MAKASSAR, Trotoar.id – Dinamika internal Partai Golkar Sulawesi Selatan (Sulsel) kian menghangat menjelang pelaksanaan Musyawarah Daerah (Musda) DPD I Golkar Sulsel.
Sejumlah manuver politik mulai terlihat, termasuk pertemuan kader Golkar Sulsel, Rahman Pina, dengan Ketua Umum Partai Golkar, Bahlil Lahadalia, di Jakarta.
Baca Juga :
Pertemuan tersebut dinilai sebagai bagian dari komunikasi politik menjelang penataan kepengurusan Golkar Sulsel, menyusul penunjukan Muhiddin Said sebagai Pelaksana Tugas (Plt) Ketua DPD I Golkar Sulsel.
Rahman Pina disinyalir menyampaikan pandangan sekaligus meminta restu untuk ikut berkontestasi dalam Musda Golkar Sulsel. Langkah ini menambah daftar figur yang mulai disebut-sebut berpeluang maju dalam perebutan kursi Ketua Golkar Sulsel.

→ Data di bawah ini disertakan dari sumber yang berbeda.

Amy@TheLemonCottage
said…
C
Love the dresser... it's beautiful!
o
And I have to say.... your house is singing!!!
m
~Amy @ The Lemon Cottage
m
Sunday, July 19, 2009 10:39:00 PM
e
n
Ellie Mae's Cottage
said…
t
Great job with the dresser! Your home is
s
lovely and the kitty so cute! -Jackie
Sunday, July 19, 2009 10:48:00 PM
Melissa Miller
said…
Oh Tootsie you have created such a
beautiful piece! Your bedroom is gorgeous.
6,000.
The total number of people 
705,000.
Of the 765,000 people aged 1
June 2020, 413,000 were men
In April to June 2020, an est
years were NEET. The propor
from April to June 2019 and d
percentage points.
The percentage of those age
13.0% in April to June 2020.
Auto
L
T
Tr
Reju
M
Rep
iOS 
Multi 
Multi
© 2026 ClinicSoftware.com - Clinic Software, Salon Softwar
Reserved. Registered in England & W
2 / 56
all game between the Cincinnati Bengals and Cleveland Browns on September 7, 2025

Di tengah dinamika tersebut, Plt Ketua Golkar Sulsel, Muhiddin Said, menyampaikan kemungkinan perubahan jadwal pelaksanaan Musda. Ia mengungkapkan Musda Golkar Sulsel berpeluang digelar setelah Ramadhan mendatang.
Muhiddin menjelaskan, penyesuaian jadwal dilakukan karena dirinya akan melakukan roadshow dan konsolidasi ke sejumlah kabupaten dan kota di Sulawesi Selatan.

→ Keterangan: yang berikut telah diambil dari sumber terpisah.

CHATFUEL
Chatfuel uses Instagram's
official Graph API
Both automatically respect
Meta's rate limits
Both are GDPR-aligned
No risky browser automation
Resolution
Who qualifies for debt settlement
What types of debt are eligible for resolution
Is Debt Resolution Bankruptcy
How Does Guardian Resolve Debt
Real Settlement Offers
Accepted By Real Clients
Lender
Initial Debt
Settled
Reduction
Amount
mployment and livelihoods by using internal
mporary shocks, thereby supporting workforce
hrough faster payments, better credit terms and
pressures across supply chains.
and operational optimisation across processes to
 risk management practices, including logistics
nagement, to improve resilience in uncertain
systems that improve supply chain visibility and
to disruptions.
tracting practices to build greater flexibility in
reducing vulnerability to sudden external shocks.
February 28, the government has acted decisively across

Padahal sebelumnya, dalam silaturahmi bersama pengurus Golkar pada akhir Desember 2025 lalu, Muhiddin sempat menyampaikan Musda direncanakan berlangsung pada pekan ketiga Januari 2026.
“Golkar Sulsel ingin memastikan seluruh aspirasi kader terserap dengan baik. Karena itu, kami akan melakukan konsolidasi ke beberapa daerah di Sulsel, sambil menunggu penjadwalan resmi dari Ketua Umum,” ujar Muhiddin.
Ia menegaskan, penundaan Musda bukan bentuk kemunduran, melainkan upaya memperkuat soliditas internal partai dan memastikan seluruh proses berjalan sesuai mekanisme organisasi serta arahan Dewan Pimpinan Pusat (DPP) Golkar.
Sebelumnya, dalam ajang silaturahmi bersama pengurus DPD I dan para Ketua DPD II Golkar kabupaten/kota, Muhiddin juga menyampaikan harapannya agar Musda Golkar Sulsel dapat berlangsung secara aklamasi.
Menurutnya, roadshow yang akan dilakukan bertujuan menyerap langsung aspirasi kader, mensolidkan barisan partai, serta memperkuat struktur organisasi hingga tingkat bawah di seluruh wilayah Sulawesi Selatan.
Namun demikian, di kalangan internal Golkar, penundaan Musda ini turut dikaitkan dengan pertemuan Rahman Pina dan Ketua Umum Golkar di Jakarta.
Rahman Pina bahkan mulai disebut sebagai salah satu figur alternatif calon Ketua Golkar Sulsel yang dinilai berpeluang mendapatkan restu dari Ketua Umum Partai Golkar.
Isu tersebut semakin menguat seiring dengan kedekatan Rahman Pina dengan Menteri Pertanian, Andi Amran Sulaiman, yang dinilai memiliki pengaruh strategis dalam peta politik nasional maupun internal Golkar.
Hingga kini, DPP Partai Golkar belum mengeluarkan pernyataan resmi terkait jadwal pasti Musda Golkar Sulsel maupun figur yang akan mendapat dukungan dalam kontestasi tersebut.